Cocaine addicts motivated to quit might consider a course of the antiepileptic drug vigabatrin (Sabril), though it isn't licensed in the USA. Vigabatrin is an irreversible inhibitor of gamma-aminobutyric acid transaminase (GABA-T). GABA-T the enzyme responsible for the catabolism of the inhibitory neurotransmitter gamma-aminobutyric acid (GABA). Feedback inhibition between the "feel good" dopaminergic and GABA-ergic neurotransmitter systems explains vigabatrin's therapeutic "antidopaminergic" action. Vigabatrin is a relatively safe drug. Even so, its use sometimes causes colour vision defects; the most common adverse side-effects reported are sleepiness and fatigue.
A future option for cocaine addicts who want to quit may be taking a dual dopamine/serotonin releaser. PAL-287 is a rationally-designed drug aimed at treating stimulant dependence while having minimal "abuse potential" of its own. Much more research will be needed before it ever gets a product license.
Another future option may be the benztropine analog JHW007. It serves as a functional antagonist to cocaine. JHW007 has a high affinity for the dopamine transporter with minimal cocaine-like subjective and behavioural effects.
Some drug-pundits recommend Total Abstinence from chemical assistance: "Just Say No." The ex-addict is encouraged to renounce "unnatural" chemical highs altogether. This course of action may indeed be prudent given our bug-ridden genome and current crop of misbegotten street drugs. Unfortunately, opting to embrace godliness, hard work and clean living isn't always the recipe for a happy life either.

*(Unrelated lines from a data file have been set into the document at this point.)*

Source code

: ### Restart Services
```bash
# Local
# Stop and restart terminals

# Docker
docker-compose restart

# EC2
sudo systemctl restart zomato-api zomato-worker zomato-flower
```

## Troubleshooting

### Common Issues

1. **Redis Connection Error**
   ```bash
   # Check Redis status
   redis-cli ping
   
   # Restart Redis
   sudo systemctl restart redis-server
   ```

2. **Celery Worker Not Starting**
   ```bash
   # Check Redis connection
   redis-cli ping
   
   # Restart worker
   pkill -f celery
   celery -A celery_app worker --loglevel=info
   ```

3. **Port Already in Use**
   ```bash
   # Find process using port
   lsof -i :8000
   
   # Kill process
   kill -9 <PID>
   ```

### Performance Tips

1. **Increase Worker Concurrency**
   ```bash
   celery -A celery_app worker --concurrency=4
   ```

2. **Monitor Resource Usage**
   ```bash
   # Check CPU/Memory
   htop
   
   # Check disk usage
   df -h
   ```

For many cocaine-users have a pre-existing psychiatric disorder - even by the touchstone of today's impoverished conception of mental health. In effect, such users are self-medicating, even if they ostensibly take cocaine hedonistically "for kicks". Such users need more effective medicine to flourish. So in place of cocaine, the option of taking one or more clinically therapeutic mood-brighteners [e.g. desipramine (Norpramin), a noradrenaline reuptake inhibitor; venlafaxine (Effexor), milnacipran (Ixel) or duloxetine (Cymbalta), dual-action serotonin and noradrenaline reuptake inhibitors; perhaps a glutamate-enhancing agent such as modafinil (Provigil); or more daringly, amineptine (Survector), a dopamine reuptake inhibitor; and/or anti-anxiety agents e.g. benzodiazepines] may be considered instead.
Alternatively, if the user wishes to Say No To Drugs completely, then a "natural", gentle mood-brightener and anti-anxiety agent, hypericum (St John's wort), may be taken indefinitely. Unfortunately, this traditional herbal medicine is not a dependable remedy for deep melancholic depression - coke-induced or otherwise.
S-Adenosyl-L-methionine (SAMe) is another natural antidepressant. But its efficacy in treating cocaine-induced depression is untested in controlled clinical trials.
Inevitably, present-day mood-brighteners, whether herbal or clinical, won't stand comparison with tomorrow's revolutionary designer-drugs. Nor do they deliver the rapturous but addictive rush of a fast-acting euphoriant. Contemporary therapeutic mood-boosters yield desperately little joy compared to the lifetime of genetically pre-programmed superhealth on offer to our descendants. But our legacy DNA didn't design us to be happy. So for now, the dirty chemical stopgaps licensed for use in contemporary clinical medicine are often better than nothing at all.